# Source extract:
========
System Event Log
The system event log (SEL) is non-volatile repository for system events and certain system configuration information. SEL entries have a unique "record ID" field. This field is used for retrieving log entries from the SEL. Record IDs are not required to be sequential or consecutive. Applications should not assume that the SEL record ID follows any particular numeric ordering.
Event logs are chassis events, recorded in the BMC software which can be read using IPMI commands.
If the SEL is full and a new event is raised, the oldest record is removed and the new one is placed at the end of the SEL.
SEL may be accessed, even after BlueField failure, on the server through IPMI LAN access.
Display SEL Information
curl -k -u root:'<password>' -H 'Content-Type: application/json' -X GET https://<bmc_ip>/redfish/v1/Systems/Bluefield/LogServices/EventLog/
{
"@odata.id": "/redfish/v1/Systems/Bluefield/LogServices/EventLog",
"@odata.type": "#LogService.v1_1_0.LogService",
"Actions": {
"#LogService.ClearLog": {
"target": "/redfish/v1/Systems/Bluefield/LogServices/EventLog/Actions/LogService.ClearLog"
}
},
"DateTime": "2023-09-27T14:28:50+00:00",
"DateTimeLocalOffset": "+00:00",
"Description": "System Event Log Service",
"Entries": {
"@odata.id": "/redfish/v1/Systems/Bluefield/LogServices/EventLog/Entries"
},
"Id": "EventLog",
"Name": "Event Log Service",
"Oem": {
"Nvidia": {
"@odata.type": "#NvidiaLogService.v1_0_0.NvidiaLogService",
"LatestEntryID": "4",
"LatestEntryTimeStamp": "2023-09-27T14:19:30+00:00"
}
},
"OverWritePolicy": "WrapsWhenFull"
}
Display List of Events
curl -k -u root:'<password>' -H 'Content-Type: application/json' -X GET https://<bmc_ip>/redfish/v1/Systems/Bluefield/LogServices/EventLog/Entries
{
"@odata.id": "/redfish/v1/Systems/Bluefield/LogServices/EventLog/Entries",
"@odata.type": "#LogEntryCollection.LogEntryCollection",
"Description": "Collection of System Event Log Entries",
"Members": [
{
"@odata.id": "/redfish/v1/Systems/Bluefield/LogServices/EventLog/Entries/1",
"@odata.type": "#LogEntry.v1_9_0.LogEntry",
"AdditionalDataURI": "/redfish/v1/Systems/Bluefield/LogServices/EventLog/Entries/1/attachment",
"Created": "2023-09-27T14:18:39+00:00",
"EntryType": "Event",
"Id": "1",
"Message": "12V_ATX sensor crossed a warning low threshold going low. Reading=6.048000 Threshold=10.400000.",
"MessageArgs": [
"12V_ATX",
"6.048000",
"10.400000"
],
"MessageId": "OpenBMC.0.1.SensorThresholdWarningLowGoingLow",
"Name": "System Event Log Entry",
"Resolution": "",
"Resolved": false,
"Severity": "OK"
}
…
],
"Members@odata.count": 1,
"Name": "System Event Log Entries"
========
According to the system event log page, what happens when the SEL is full and a new event is raised?

Dataset items:
========
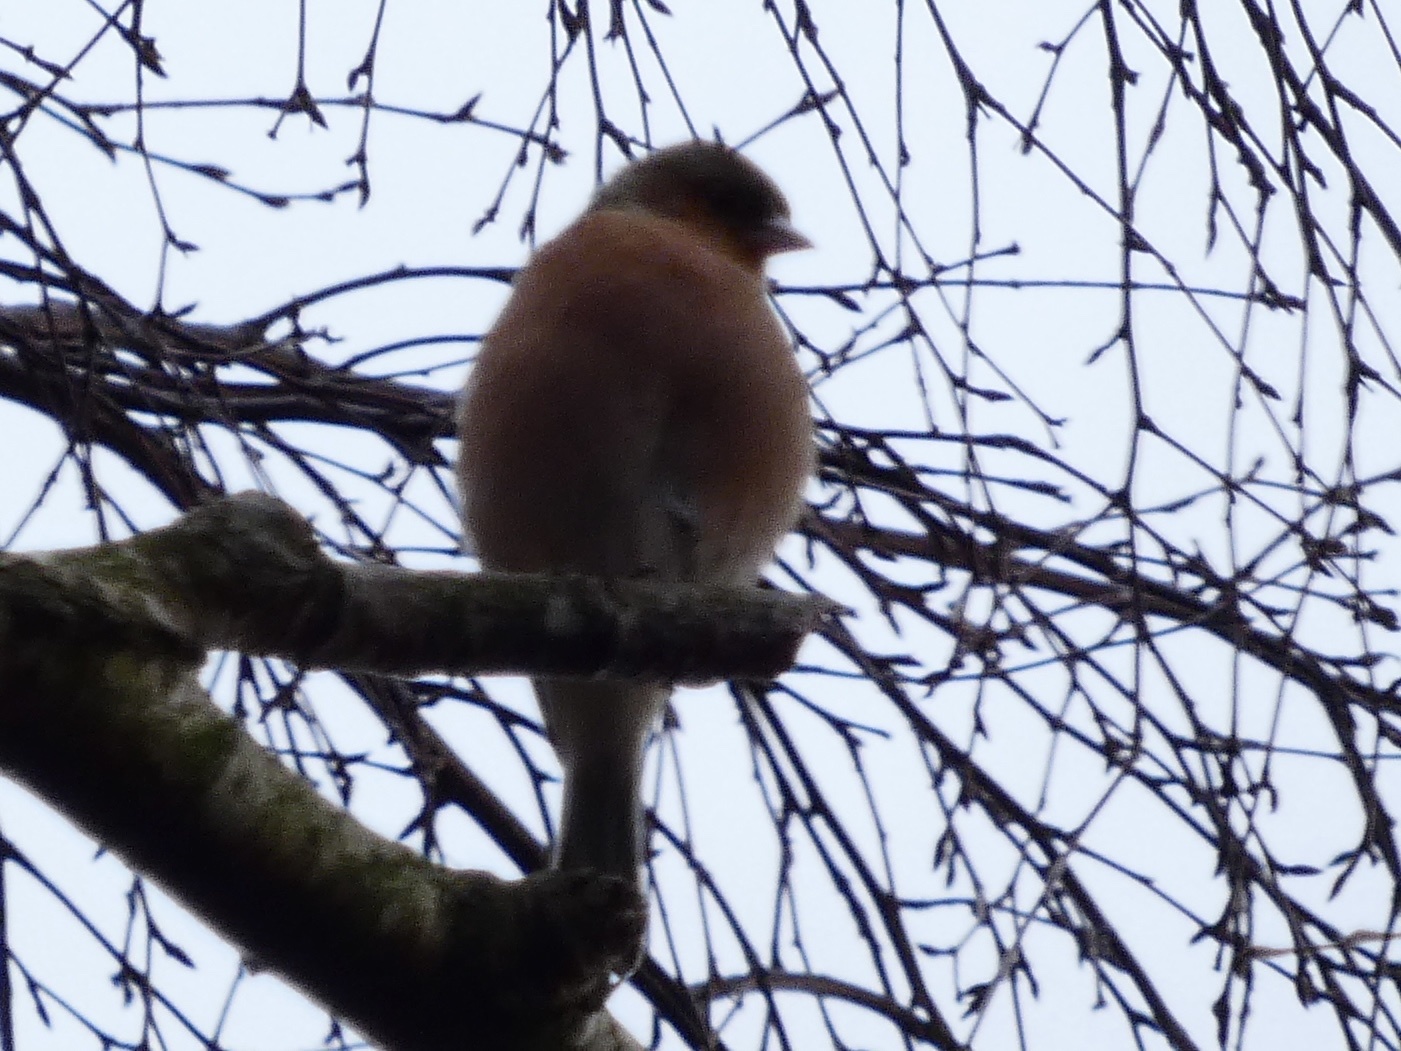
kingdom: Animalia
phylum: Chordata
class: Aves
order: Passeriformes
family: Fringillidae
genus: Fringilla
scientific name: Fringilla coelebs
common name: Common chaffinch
========
# Task answer:
The oldest record is removed and the new one is placed at the end of the SEL.